Fear
For a very long time, we have known from studies that human nature would almost require us to do anything that we think might protect us from real, imagined or clearly perceived dangers. The other side of that is that, out of a desire for the preservation of organized society, we are under the requirement of law that precludes us from responding to fear in any extreme way unless our lives are inarguably threatened. Since authority determines the rules of society, authority also decides who is eligible to respond to fear, even in an extreme way, and who isn’t.
Authority sets up structures to determine what response is appropriate and what response is not. Therefore, a member of a dominant group may not be subjected to the same expectations and/or consequences as a member of a marginalized group even if both individuals respond to fear in the same way. To this end, the stories of the trials of George Zimmerman in the murder of Trayvon Martin and Marissa Alexander in her trial for firing a warning shot in the direction of her abusive husband – under the same “Stand Your Ground” law in the same state of Florida and the same prosecutorial district – is very instructive. While Zimmerman who killed Trayvon Martin walked out of court a free man, Alexander who caused no injury to her abusive spouse received a 20-year jail term. The only distinguishing factor in both cases was that both Mr. Trayvon Martin and Ms. Alexander were members of a group that is deemed appropriate to be described as “other” in the eyes of our law.
In contemporary society, authority figures are increasingly making an art of defining the objects that people should fear. Despite the fear that we may feel, we must submit to the powers that sanction our ability to respond to fear, and determine how we respond. Having submitted, authority also expects us to accept their choice of language that they will use to initiate, maintain, and increase our fear even as they tell us that they exist to protect us from the objects of our fear. As if that is not enough, they define the objects of our fear. For the current government in the United States, the language and objects of fear that they have chosen for us include such terms as “law and order”, “bad dudes”, “refugees”, “extreme vetting”, “terrorists”, “Islamic extremists”, “Jihadists”, “Muslims”, “criminals” and “illegals”. Around the world, immigrants, political opponents and members of minority groups have been the chosen objects of fear.

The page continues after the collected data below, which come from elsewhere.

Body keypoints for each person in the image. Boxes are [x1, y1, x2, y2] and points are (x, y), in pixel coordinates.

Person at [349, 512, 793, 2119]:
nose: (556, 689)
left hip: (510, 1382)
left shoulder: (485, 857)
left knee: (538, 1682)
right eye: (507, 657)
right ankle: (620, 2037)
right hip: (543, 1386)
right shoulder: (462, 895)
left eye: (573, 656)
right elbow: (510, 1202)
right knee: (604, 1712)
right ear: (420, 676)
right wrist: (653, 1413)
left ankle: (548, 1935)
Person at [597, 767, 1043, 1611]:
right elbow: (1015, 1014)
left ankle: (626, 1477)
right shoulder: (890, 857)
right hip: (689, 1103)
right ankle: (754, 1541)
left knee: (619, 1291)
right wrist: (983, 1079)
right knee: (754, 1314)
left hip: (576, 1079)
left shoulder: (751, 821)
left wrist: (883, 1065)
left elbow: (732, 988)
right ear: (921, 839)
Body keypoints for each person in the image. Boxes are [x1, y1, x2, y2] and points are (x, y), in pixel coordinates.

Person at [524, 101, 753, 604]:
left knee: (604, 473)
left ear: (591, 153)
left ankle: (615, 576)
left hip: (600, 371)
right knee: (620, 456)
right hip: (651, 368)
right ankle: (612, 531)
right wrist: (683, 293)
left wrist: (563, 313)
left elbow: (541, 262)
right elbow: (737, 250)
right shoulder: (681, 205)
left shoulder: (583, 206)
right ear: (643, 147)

In South Africa, the objects of fear that must not only be illegally arrested or harassed but also killed are black immigrants from other African countries. While people who follow developments in South Africa may perceive of this as somewhat of a deviation from the argument thus far in the sense that the South African government did not choose the objects of fear now being killed on South African streets, it is by no means a deviation. The reality is that by condoning the actions of the killers and publicly making statements that range from denial to implicit support for the killers to toothless bravado, that government by its complicity has chosen the current victim groups as the objects that the people should fear. But the case of South Africa is by no means unique in this regard, even if the difference may be of kind rather than degree – depending on whose perceptions are being expressed. Certainly, the current South African situation exposes the emptiness and extreme weakness of the judicial, social, and political institutions of a corrupt nation on the one hand and, on the other hand, the penchant of frustrated and downtrodden thugs for jungle justice.
Around the world, immigrants and members of minority racial and ethnic groups are marginalized and, yet, are the objects that society is encouraged to fear. To call this thinking illogical is to understate the degree of senselessness inherent both in the conception and practice of otherism.